_REQUIRED ACTION_
Render the stretch of the material below from the line containing "descontado diretamente do" through the line containing "que está acontecendo, ela" as a Markdown table with columns Row and Line, numbering each row and skipping blank lines.

_GIVEN DATA_
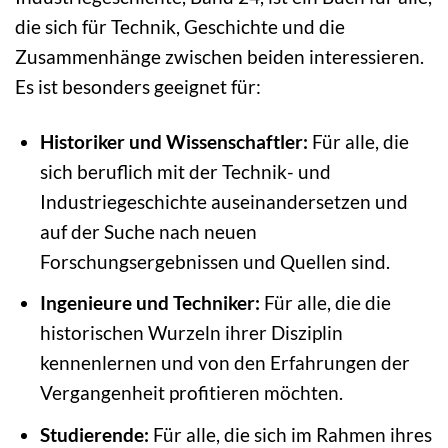
die sich für Technik, Geschichte und die
Zusammenhänge zwischen beiden interessieren.
Es ist besonders geeignet für:
Historiker und Wissenschaftler:
Für alle, die
sich beruflich mit der Technik- und
Industriegeschichte auseinandersetzen und
auf der Suche nach neuen
Forschungsergebnissen und Quellen sind.
Ingenieure und Techniker:
Für alle, die die
historischen Wurzeln ihrer Disziplin
kennenlernen und von den Erfahrungen der
Vergangenheit profitieren möchten.
Studierende:
Für alle, die sich im Rahmen ihres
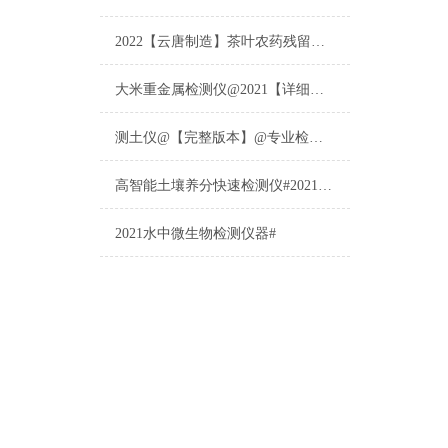
2022【云唐制造】茶叶农药残留检测仪多少钱一台@山东云唐仪器仪表制造
大米重金属检测仪@2021【详细版本】@专业检测大米重金属仪器仪表
测土仪@【完整版本】@专业检测土壤的仪器仪表
高智能土壤养分快速检测仪#2021【土壤养分检测专用仪器仪表】
2021水中微生物检测仪器#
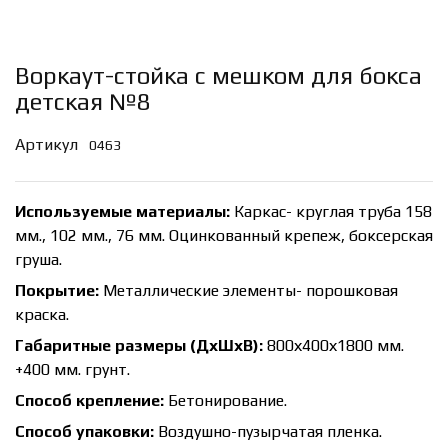
Воркаут-стойка с мешком для бокса
детская №8
Артикул
0463
Используемые материалы:
Каркас- круглая труба 158
мм., 102 мм., 76 мм. Оцинкованный крепеж, боксерская
груша.
Покрытие:
Металлические элементы- порошковая
краска.
Габаритные размеры (ДхШхВ):
800х400х1800 мм.
+400 мм. грунт.
Способ крепление:
Бетонирование.
Способ упаковки:
Воздушно-пузырчатая пленка.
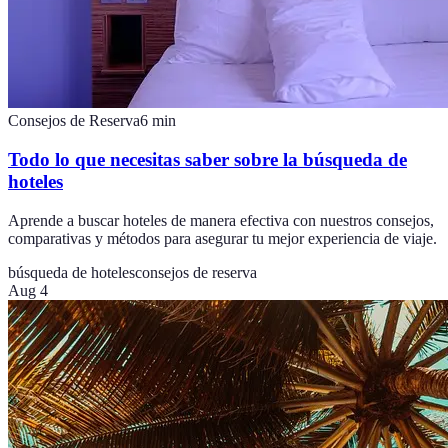
Consejos de Reserva
6
min
Todo lo que necesitas saber sobre la búsqueda de
hoteles
Aprende a buscar hoteles de manera efectiva con nuestros consejos,
comparativas y métodos para asegurar tu mejor experiencia de viaje.
búsqueda de hoteles
consejos de reserva
Aug 4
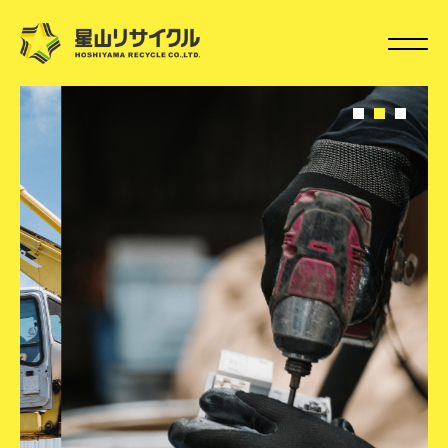
SERVICE
事業案内
FACILITIES
施設・機器
NEWS
お知らせ
SDGs / CSR
企業活動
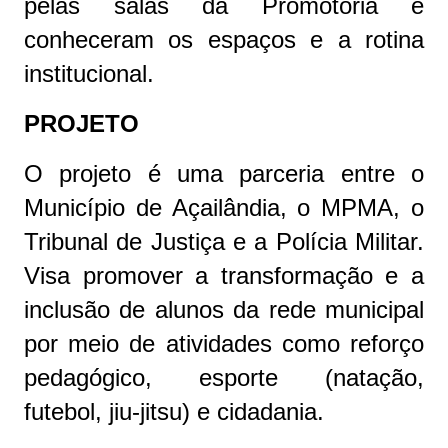
pelas salas da Promotoria e
conheceram os espaços e a rotina
institucional.
PROJETO
O projeto é uma parceria entre o
Município de Açailândia, o MPMA, o
Tribunal de Justiça e a Polícia Militar.
Visa promover a transformação e a
inclusão de alunos da rede municipal
por meio de atividades como reforço
pedagógico, esporte (natação,
futebol, jiu-jitsu) e cidadania.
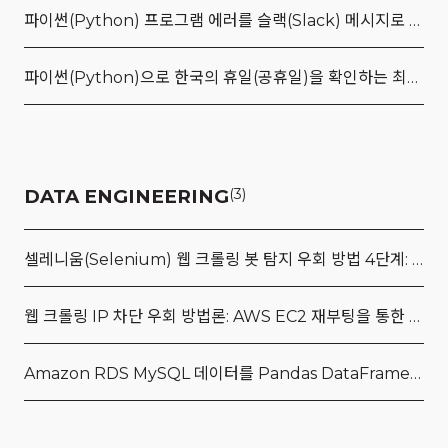
파이썬(Python) 프로그램 에러를 슬랙(Slack) 메시지로 전송하는 최적의 방법
파이썬(Python)으로 한국의 휴일(공휴일)을 확인하는 최신 방법(Feat. holidayskr)
DATA ENGINEERING
(3)
셀레니움(Selenium) 웹 크롤링 봇 탐지 우회 방법 4단계: 옵션, 쿠키, VPN, 크롬 디버깅 모드
웹 크롤링 IP 차단 우회 방법론: AWS EC2 재부팅을 통한 IP 변경 및 연속 수집 자동화 전략
Amazon RDS MySQL 데이터를 Pandas DataFrame으로 가져오는 방법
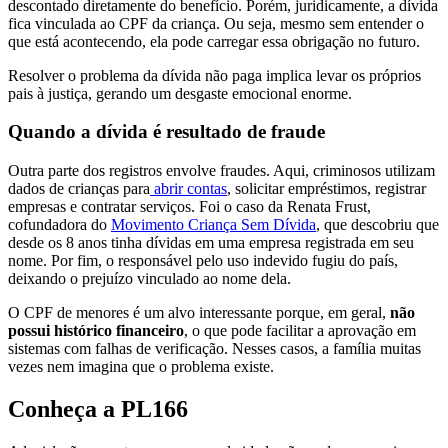
descontado diretamente do benefício. Porém, juridicamente, a dívida
fica vinculada ao CPF da criança. Ou seja, mesmo sem entender o
que está acontecendo, ela pode carregar essa obrigação no futuro.
Resolver o problema da dívida não paga implica levar os próprios
pais à justiça, gerando um desgaste emocional enorme.
Quando a dívida é resultado de fraude
Outra parte dos registros envolve fraudes. Aqui, criminosos utilizam
dados de crianças para
abrir contas
, solicitar empréstimos, registrar
empresas e contratar serviços. Foi o caso da Renata Frust,
cofundadora do
Movimento Criança Sem Dívida
, que descobriu que
desde os 8 anos tinha dívidas em uma empresa registrada em seu
nome. Por fim, o responsável pelo uso indevido fugiu do país,
deixando o prejuízo vinculado ao nome dela.
O CPF de menores é um alvo interessante porque, em geral,
não
possui histórico financeiro
, o que pode facilitar a aprovação em
sistemas com falhas de verificação. Nesses casos, a família muitas
vezes nem imagina que o problema existe.
Conheça a PL166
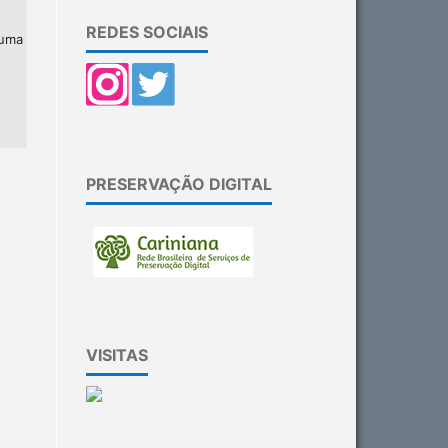
REDES SOCIAIS
 uma
PRESERVAÇÃO DIGITAL
VISITAS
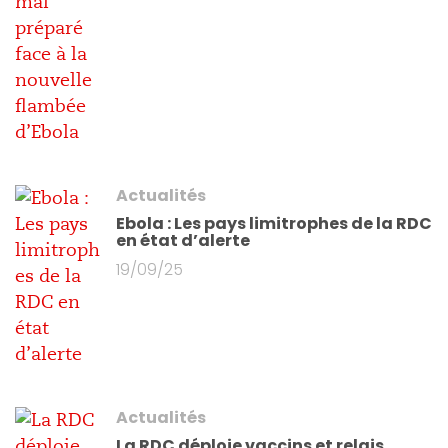
Actualités
Ebola : Les pays limitrophes de la RDC
en état d’alerte
19/09/25
Actualités
La RDC déploie vaccins et relais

_ANSWER SECTION_
| Row | Line |
|---|---|
| 1 | descontado diretamente do benefício. Porém, juridicamente, a dívida |
| 2 | fica vinculada ao CPF da criança. Ou seja, mesmo sem entender o |
| 3 | que está acontecendo, ela pode carregar essa obrigação no futuro. |